On many occasions there will be more than one qualifier on my list in the same race, so I also have to consider which of them to back and whether to place forecasts or tricasts. I have had some notable successes with this type of bet and they are an important part of my armoury.

So, it is quite a simplistic approach but it has the big advantage of keeping my betting focussed on, what I consider to be, the right type of horse and I am not distracted by the mass of other betting opportunities out there that may well prove damaging to my wealth!

Since the new book hit the market has there been any noticeable change in your current P&L performance?

I think it is true that more of the horses on my list of 100 horses to follow have been heavily backed than in previous years. Whether that is simply coincidence I am not sure. In most years I have hit with three or four horses which have been returned with a starting price of 25/1 or bigger and they obviously have had a big impact on my profitability.

This year very few runners have started at 25/1 or more and none have won and as a consequence I have made a smaller profit than in the last two seasons. There have, however, been some major successful plunges on several horses from odds of 16/1 down to single figures and, as always, it is important to get on at the inflated early odds! The majority of the runners come in for good support.

If you had a magic wand what changes would you make to the current set up of UK horse racing?

The one thing that I would love to see introduced is sectional times for each horse, in every race, at every racetrack.

That would be fantastic for serious form students and would provide such an insight into how each race was run and how that impacted on the performance of the contestants.
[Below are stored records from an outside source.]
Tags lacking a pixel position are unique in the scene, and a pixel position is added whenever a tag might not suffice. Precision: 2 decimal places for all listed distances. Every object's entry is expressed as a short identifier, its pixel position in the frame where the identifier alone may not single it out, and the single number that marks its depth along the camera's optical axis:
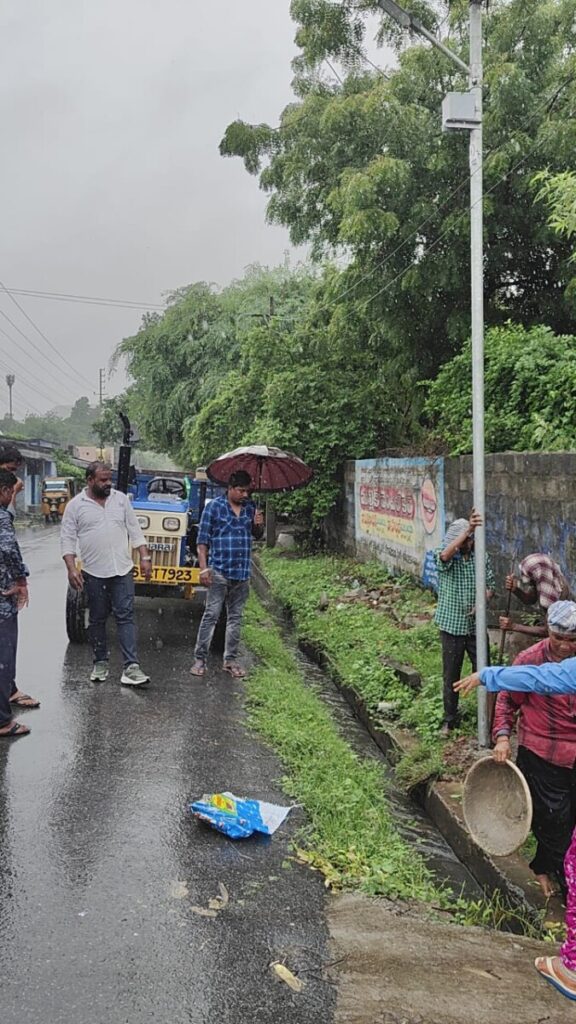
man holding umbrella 7.62
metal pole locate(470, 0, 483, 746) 5.58
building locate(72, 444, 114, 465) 67.97
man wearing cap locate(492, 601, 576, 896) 4.06
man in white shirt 6.91
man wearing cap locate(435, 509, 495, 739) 6.19
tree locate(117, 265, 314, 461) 28.09
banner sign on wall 10.93
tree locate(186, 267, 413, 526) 16.41
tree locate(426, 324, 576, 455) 8.02
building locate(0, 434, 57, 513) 46.72
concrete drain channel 4.75
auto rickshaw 37.47
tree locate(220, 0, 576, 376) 11.48
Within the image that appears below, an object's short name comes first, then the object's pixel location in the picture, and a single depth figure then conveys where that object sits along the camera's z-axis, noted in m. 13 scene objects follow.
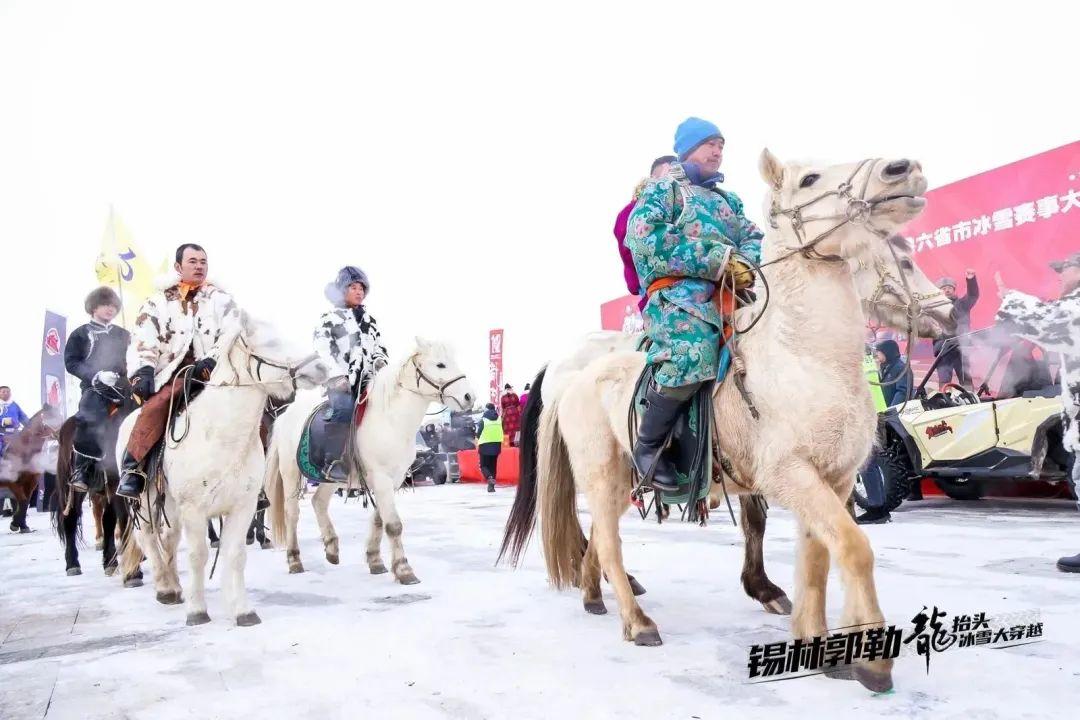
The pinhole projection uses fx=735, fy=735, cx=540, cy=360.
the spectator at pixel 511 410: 18.36
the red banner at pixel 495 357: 28.93
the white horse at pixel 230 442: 4.60
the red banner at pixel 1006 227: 10.58
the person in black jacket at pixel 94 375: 6.33
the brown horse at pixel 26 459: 12.70
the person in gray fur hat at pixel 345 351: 6.45
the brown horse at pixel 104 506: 6.35
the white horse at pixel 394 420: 6.22
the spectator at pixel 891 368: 9.30
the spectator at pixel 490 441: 17.17
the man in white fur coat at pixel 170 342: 4.91
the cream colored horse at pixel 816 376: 2.77
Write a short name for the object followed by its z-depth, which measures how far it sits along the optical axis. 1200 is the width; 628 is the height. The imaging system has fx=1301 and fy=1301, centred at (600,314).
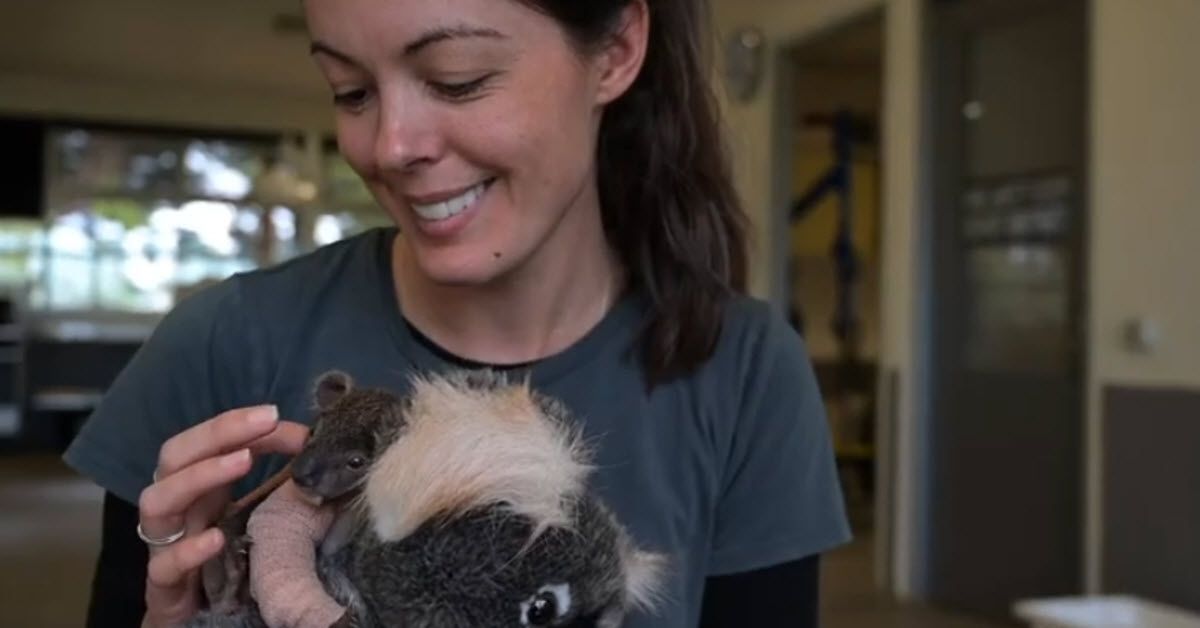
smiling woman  0.78
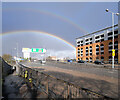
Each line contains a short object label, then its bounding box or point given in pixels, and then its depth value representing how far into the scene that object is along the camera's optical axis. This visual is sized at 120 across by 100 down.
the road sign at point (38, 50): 38.41
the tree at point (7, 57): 38.52
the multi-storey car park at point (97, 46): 44.88
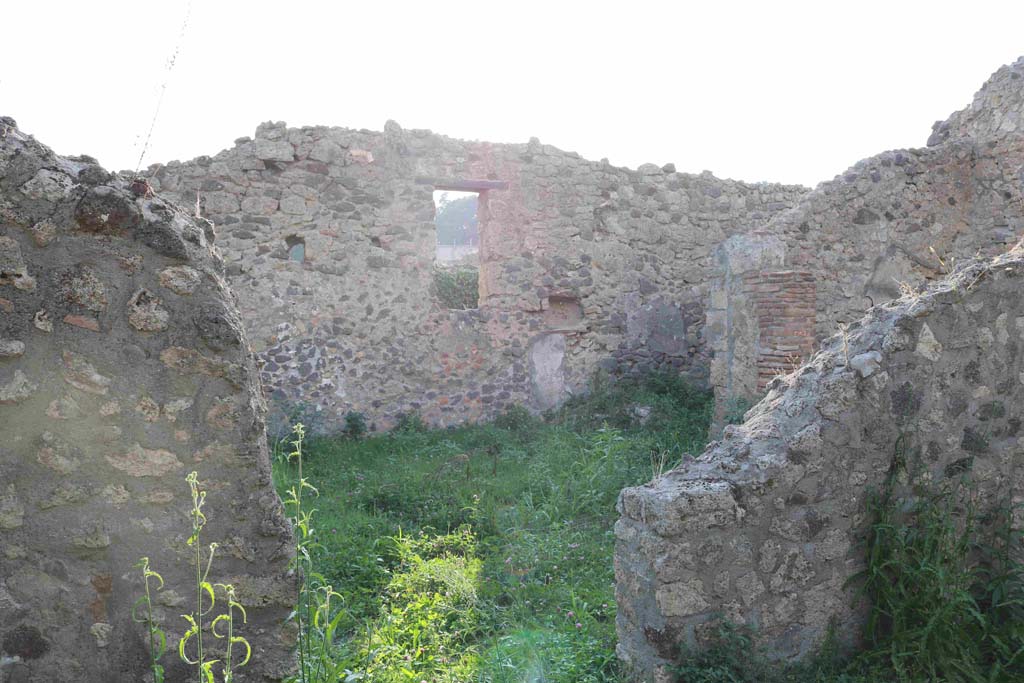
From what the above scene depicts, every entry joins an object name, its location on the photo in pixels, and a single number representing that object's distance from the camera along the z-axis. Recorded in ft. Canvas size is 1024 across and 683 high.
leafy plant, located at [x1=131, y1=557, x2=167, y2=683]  7.95
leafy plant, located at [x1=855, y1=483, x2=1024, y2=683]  10.15
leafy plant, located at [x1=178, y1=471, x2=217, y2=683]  7.69
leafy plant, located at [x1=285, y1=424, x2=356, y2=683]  9.07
I appreciate that it would be expensive and that the idiosyncratic nature of our courses would complicate matters, but I do hope that it happens.

The other thing that I believe should have been introduced a long time ago is the weighing of horses just before they run (and preferably just after as well!). Punters should know whether a horse is near its ideal weight prior to a race.

It would help punters to spot younger horses that have grown significantly and filled out and that are likely to show improved form as a consequence.

It would also be a great help at a track such as Southwell (AW) where big strong horses do particularly well on the deep stamina sapping surface. Punters would quickly be able to spot the bigger, stronger horses by looking at how much they weigh. There is no doubt that it would be a significant aid for punters.

And Finally. What advice would you give to a wannabe profitable punter who may currently not lose a great deal but can’t quite turn in regular profits?

Firstly, read as many books as you can about the subject. I learned an awful lot by reading many of the American books and then applying that knowledge to the UK racing scene. If you can’t yet look at the result of a race, whether that be in print form or on video, and understand how it unfolded and how the various biases that are always present in a race impacted on the runners’ performances then you will struggle if you are employing a form based approach.

Secondly, be selective. If you want to bet on every Saturday televised race then don’t expect to make a profit, unless you hit with an accumulator!

Thirdly, and most importantly perhaps, be prepared to tough out losing runs. Losing runs are inevitable but punters give up on potentially profitable methodologies too quickly and keep changing tack.

Do your research, keep records and then have the courage to give your method a fair chance to prove its worth. The length of likely losing runs depends on the odds of your selections, but if you can’t take a losing run of say between ten and fifteen on the chin, you shouldn’t be betting!